Of course, this is what every climber wants hear, but he is not suggesting rampaging back up the V-grades using the same methods that got you into this predicament in the first place. Instead, very simply - climb different. This method of climbing while hurt actually requires more concerted effort than laying-off it for a while completely. It necessitates a change in habits and a real push to tackle known weaknesses. Also, suck it up and call a proper doctor who would really know what to do with the typical climber’s misshapen limbs and torso. It is entirely possible they would be able to discover the physiological source of some of your muscular imbalances.

Once you get healthy, how do you stay that way? Well, in my own experience a real effort toward warming the tendons up completely and staying hydrated has gone the longest way in preventing injury. Additionally, I have noticed that most of my injuries occurred when I was simply not paying attention to what my body was trying to signal. Again, I am no expert, so I jaunted over to where they also have a section dedicated to injury. I mean, it is the least they could do since they probably sold you the holds that you hurt yourself on in the first place.

" 1. Don’t climb to exhaustion. Many acute injuries occur toward the end of a day of maximal climbing: Do you really need to lap (or flail up) that “training route” or project again?

2. Don’t climb and/or train more than 4 days per week.
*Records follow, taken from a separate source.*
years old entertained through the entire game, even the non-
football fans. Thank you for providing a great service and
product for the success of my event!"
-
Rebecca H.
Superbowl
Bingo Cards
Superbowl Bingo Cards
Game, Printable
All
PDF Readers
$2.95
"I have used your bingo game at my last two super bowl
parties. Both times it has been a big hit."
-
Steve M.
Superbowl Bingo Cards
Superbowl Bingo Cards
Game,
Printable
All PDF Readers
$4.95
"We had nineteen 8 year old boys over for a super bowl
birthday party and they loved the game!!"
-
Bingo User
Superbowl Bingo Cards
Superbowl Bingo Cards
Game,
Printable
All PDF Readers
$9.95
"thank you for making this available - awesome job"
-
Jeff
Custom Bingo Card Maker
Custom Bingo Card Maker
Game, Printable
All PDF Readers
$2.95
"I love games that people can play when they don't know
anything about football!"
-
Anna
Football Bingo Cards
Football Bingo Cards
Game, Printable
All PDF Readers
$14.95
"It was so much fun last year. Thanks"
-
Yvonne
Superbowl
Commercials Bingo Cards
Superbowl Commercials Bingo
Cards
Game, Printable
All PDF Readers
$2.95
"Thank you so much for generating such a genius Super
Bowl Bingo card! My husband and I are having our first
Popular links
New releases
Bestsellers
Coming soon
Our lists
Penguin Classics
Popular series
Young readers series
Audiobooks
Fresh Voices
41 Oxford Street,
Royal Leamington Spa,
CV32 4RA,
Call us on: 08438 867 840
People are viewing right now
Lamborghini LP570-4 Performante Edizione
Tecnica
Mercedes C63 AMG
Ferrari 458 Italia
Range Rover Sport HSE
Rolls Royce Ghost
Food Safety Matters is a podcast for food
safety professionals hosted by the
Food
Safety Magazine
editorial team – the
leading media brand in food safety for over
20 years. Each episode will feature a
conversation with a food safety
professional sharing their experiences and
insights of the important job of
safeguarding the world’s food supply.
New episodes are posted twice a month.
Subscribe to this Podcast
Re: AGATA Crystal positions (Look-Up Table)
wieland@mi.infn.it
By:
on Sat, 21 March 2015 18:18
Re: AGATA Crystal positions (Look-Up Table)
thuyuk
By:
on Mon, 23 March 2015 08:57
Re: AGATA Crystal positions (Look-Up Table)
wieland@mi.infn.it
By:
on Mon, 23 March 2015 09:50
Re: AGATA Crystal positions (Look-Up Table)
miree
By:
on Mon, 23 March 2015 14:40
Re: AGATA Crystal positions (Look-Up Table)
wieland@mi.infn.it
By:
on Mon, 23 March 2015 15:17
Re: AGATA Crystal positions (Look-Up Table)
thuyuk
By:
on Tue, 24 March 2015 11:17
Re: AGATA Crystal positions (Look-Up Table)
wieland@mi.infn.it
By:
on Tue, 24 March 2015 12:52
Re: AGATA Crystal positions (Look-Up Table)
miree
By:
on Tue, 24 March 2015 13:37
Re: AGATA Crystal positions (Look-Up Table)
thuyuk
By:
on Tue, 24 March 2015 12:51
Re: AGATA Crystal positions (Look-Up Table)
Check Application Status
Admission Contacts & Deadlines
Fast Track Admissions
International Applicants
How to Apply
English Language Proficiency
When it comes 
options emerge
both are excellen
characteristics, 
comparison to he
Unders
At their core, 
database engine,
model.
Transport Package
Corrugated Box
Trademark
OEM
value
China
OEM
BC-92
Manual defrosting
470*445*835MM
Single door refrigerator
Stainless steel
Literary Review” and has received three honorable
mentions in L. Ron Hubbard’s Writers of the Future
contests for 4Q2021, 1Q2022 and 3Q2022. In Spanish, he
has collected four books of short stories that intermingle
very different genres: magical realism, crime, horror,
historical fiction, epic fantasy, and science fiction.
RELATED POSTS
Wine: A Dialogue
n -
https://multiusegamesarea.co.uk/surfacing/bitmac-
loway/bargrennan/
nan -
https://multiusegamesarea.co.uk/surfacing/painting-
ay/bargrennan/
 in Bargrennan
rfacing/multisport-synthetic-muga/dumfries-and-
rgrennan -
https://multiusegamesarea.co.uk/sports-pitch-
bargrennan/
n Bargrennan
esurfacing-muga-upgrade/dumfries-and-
Overtraining will get you injured, so plan your rest days: Taking enough rest days is a sign of a mature climber.

3. Maintain muscle balance by training the antagonist muscles of the arms and upper torso: Two days per week of light “push muscle” training is a great insurance policy. Stretching is also vital, particularly pre-climbing stretching of the forearms and shoulders.

4. Regularly vary the type of climbing to vary the wear and tear on your body. Specialists tend to get injured most often: This is especially true for beginners who focus on a single type of climbing (e.g. bouldering, steep sport routes, or what have you). Diversifying your climbing is also a great investment in your technical abilities–you’ll become a better climber for it.

5. Focus on improving technique over maximizing strength: Obsessive training will end in injury (see Tip #2). Conversely, improving technique will enable you to make the most of the strength you already possess. Do you climb more like an old Buick or a Honda? "

All of the great suggestions above have a common need for discipline. Most of the time your injury is the result of inattentive climbing or glaring neglect in a certain aspect of your training. Undoubtedly, there are times when it could not have been avoided due to natural forces or frail holds, yet this only further underscores the need for both avoiding injury through both a well-rounded training routine and a regimented recovery program when the inevitable does occur.